10/10/20: R. Shea Brewing's Twitchy on Pumpkin Pie Spice Coffee Beans and Habanero
4:33 PMThis is a beer that I found the day I heard about it. A month or so ago, I saw a bottleshop I follow on social media post about it. Intrigued, I resolved to pick it up if I ever happened upon it in the wild. Later that day, I found it in a totally different bottleshop while I was heading home from work. And now here we are.
The beer is R. Shea's Twitchy. I see on the brewery's website that they add another word to the name, but it's not a super good word (and one that I think we should work to de-normalize) so I won't be including it here. Nor is that word anywhere on my can. I figured I should address that early on in the post.
Anyway, this might just be the biggest (ABV-wise) beer I drink this season. If it's not, it up there. Let's get to it.
R. Shea's based in Akron, OH. It was founded by Ron Shea, who has an extensive background in biology and chemistry. Ron's been brewing on some level for over nineteen years. He's the backbone of the brewery and its brewing process (which employs pressurized fermentation, forgoing the need of that extra step for carbonation). I'm super impressed with R. Shea's "Our Story" page, Ron's voice, and commitment to his brewery.
Today's beer is one of a handful of Twitchy variants Ron and company have crafted. The base Twitchy's an imperial stout and, as you can tell by the beer's full name, this version has some interesting adjuncts: a bite of habanero and Pumpkin Pie spice whole bean coffee (from Pearl Coffee Company). And that ABV I mentioned earlier? 9.25%. You can see the full description of the stout over on its official page.
On Twitchy's nose, I find: a hearty malt base (Ron likes to make malty beers [not sweet, but flavorful]), coffee, a touch of pumpkin pie spice (allspice, nutmeg, cinnamon, clove), and a kick of heat from the habanero.
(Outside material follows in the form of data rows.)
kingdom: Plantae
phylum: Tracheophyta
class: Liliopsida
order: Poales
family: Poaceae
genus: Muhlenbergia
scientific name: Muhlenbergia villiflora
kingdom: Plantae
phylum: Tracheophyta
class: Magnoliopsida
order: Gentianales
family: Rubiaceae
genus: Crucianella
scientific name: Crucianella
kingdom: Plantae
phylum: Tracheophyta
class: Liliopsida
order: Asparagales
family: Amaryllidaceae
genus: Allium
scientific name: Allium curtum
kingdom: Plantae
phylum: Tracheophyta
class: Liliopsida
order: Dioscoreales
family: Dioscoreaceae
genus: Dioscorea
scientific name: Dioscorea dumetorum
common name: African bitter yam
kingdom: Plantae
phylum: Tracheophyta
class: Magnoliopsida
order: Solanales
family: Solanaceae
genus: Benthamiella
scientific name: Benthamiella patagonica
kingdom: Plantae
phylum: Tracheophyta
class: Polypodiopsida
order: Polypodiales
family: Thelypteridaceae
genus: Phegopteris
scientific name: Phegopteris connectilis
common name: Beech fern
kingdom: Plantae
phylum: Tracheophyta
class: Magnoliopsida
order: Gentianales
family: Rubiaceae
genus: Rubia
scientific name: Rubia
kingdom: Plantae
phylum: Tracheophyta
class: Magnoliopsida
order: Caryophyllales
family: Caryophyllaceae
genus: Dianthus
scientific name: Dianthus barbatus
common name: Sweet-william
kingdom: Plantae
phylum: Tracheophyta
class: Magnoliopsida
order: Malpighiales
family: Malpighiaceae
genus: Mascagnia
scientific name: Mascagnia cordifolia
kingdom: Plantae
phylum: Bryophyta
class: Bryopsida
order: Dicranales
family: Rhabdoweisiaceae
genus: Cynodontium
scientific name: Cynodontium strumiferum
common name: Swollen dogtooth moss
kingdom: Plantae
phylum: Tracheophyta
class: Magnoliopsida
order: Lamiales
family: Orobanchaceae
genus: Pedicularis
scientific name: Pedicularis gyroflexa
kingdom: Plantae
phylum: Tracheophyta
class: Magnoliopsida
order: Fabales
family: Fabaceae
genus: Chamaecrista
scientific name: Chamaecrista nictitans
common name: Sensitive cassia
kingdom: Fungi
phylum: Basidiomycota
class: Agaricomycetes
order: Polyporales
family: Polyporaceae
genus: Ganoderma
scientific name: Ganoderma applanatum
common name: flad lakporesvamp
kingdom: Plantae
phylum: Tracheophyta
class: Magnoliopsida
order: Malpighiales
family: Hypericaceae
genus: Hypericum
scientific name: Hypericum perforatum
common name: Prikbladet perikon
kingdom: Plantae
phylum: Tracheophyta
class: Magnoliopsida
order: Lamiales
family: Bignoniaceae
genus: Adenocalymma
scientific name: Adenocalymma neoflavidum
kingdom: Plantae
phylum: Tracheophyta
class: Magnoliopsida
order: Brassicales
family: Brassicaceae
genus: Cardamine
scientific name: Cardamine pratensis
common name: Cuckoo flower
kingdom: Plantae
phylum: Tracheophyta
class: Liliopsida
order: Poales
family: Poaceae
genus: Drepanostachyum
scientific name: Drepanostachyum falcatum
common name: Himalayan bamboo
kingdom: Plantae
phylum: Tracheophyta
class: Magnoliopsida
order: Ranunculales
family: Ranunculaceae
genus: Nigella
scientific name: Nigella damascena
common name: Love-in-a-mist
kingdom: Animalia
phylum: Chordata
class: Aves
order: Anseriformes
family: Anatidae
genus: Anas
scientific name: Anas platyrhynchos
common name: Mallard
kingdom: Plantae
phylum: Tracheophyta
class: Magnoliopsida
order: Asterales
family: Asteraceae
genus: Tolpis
I was expecting some booziness but I'm finding milk chocolate instead. Everything here checks out. I like it. Purrl, at two whiffs, does not.
The malt is strong in the stout's flavoring, playing deftly against the coffee, spice, and habanero. This is a decadent beer, one perfect for an overcast autumnal evening. The heat from the pepper helps it from being too rich, adding a certain levity to the whole affair. Again, I was expecting booziness but I'm left wanting. There's deep and roasty malt (all chocolate and char and coffee, adding depth to the coffee beans) and heat kicking around in the finish. That heat, not overpowering by any means, sticks with you for a good bit.
This feels like a stout. Big, strong, robust, and decidedly creamy while being deceptively crushable. Maybe that pressurized fermentation had something to do with those last parts.
Right now, sitting on my porch, watching the leaves fall from the fiery orange maple across the street while listening to the crickets and final few cicadas of the season, I'm remembering carving pumpkins for halloween as a kid.
My family would always post up at the table in our kitchen. My folks would spread a tablecloth over it (the kind that was plastic on one side and felt-like on the other, plastic side up) and supervise the gore. We'd remove the pumpkin guts with an old soup ladle. They'd carefully instruct us as we took to carving our creations (once we were old enough to do it ourselves, that is). We roasted the seeds from the pumpkins a few times, salting them to perfection.
R. Shea's Twitchy on Pumpkin Pie Spice Coffee Beans and Habanero is good. I'm worried that that high ABV'll creep up on me (because I'm still not tasting it and have yet to feel it), but, regardless, I'm giving the stout a score just a nudge higher than that ABV: 9.5/10. This is exceptional, especially if you like a bit of heat with your beer.